Xt --> Ht is defined by a weight matrix Wxh - this is 'kernel' in the SimpleRNNCell H_tm1 --> Ht is defined by a weight matrix Whh - this is 'recurrent_kernel' in the SimpleRNNCell Ht --> Yt would be defined by a second layer and matrix Why, since I want it to be a secondary transformation and convert the hidden state dimension to a 1-dimensional output at each time step Y_tm1 --> Ht is the hard part, defined by a matrix Wyh.
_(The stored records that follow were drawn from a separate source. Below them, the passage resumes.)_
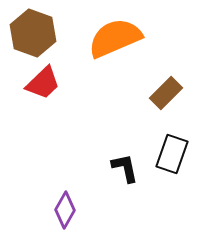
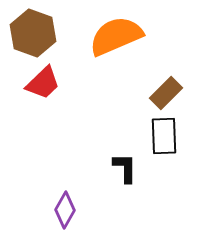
orange semicircle: moved 1 px right, 2 px up
black rectangle: moved 8 px left, 18 px up; rotated 21 degrees counterclockwise
black L-shape: rotated 12 degrees clockwise
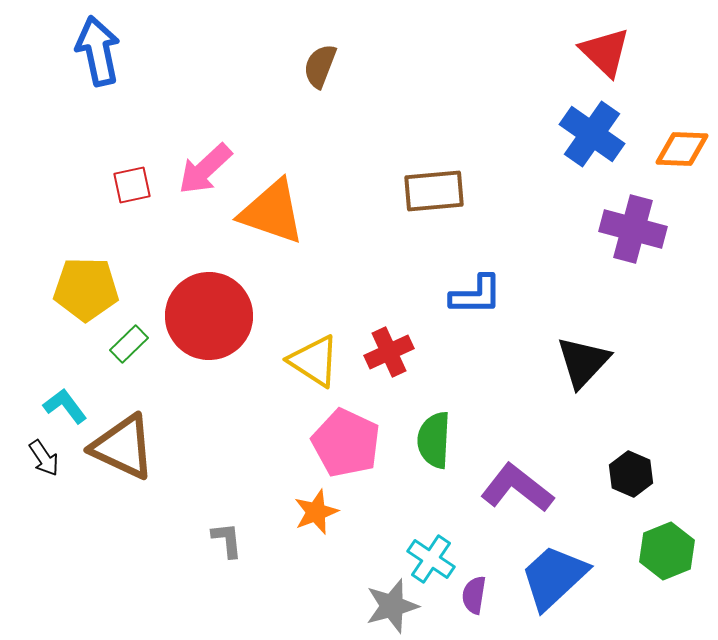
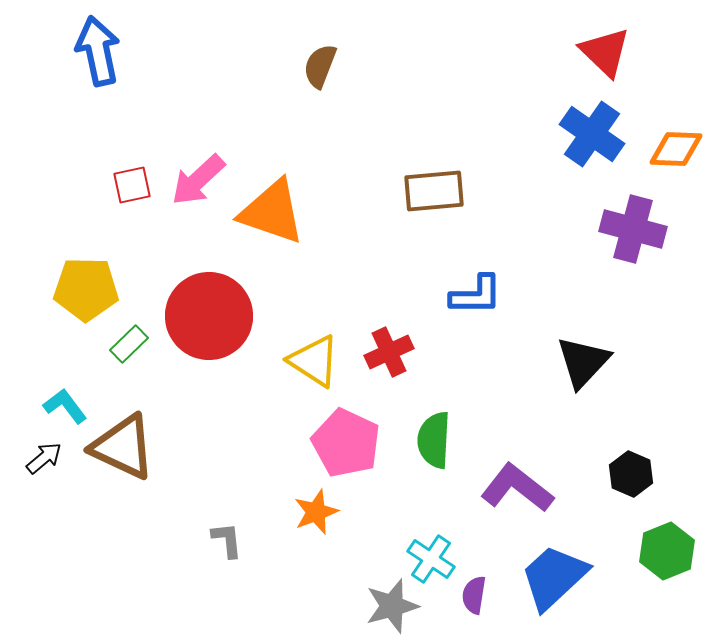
orange diamond: moved 6 px left
pink arrow: moved 7 px left, 11 px down
black arrow: rotated 96 degrees counterclockwise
If I understand correctly the architecture is somewhat similar to your readout example. However I'd like to incorporate Y_tm1 into the state by treating it as a '1st class' input like so:

Ht = K.dot(Xt, Wxh) + K.dot(H_tm1, Whh) + K.dot(Y_tm1, Wyh) Ht = tanh(Ht)

The readout example showed how to add or multiply X by the previous output Y, but I'd like to also learn the Wyh matrix. I think that means I need to include a new Dense() layer somewhere, but I am having a hard time figuring out how to do that. I am using this document as a start. I'd appreciate any help you could give! For reference, I tried re-writing the SimpleRNNCell class to include a two-part state (one for Ht and one for 'hidden' inside the cell) and ended up with a cryptic Keras error that I didn't understand.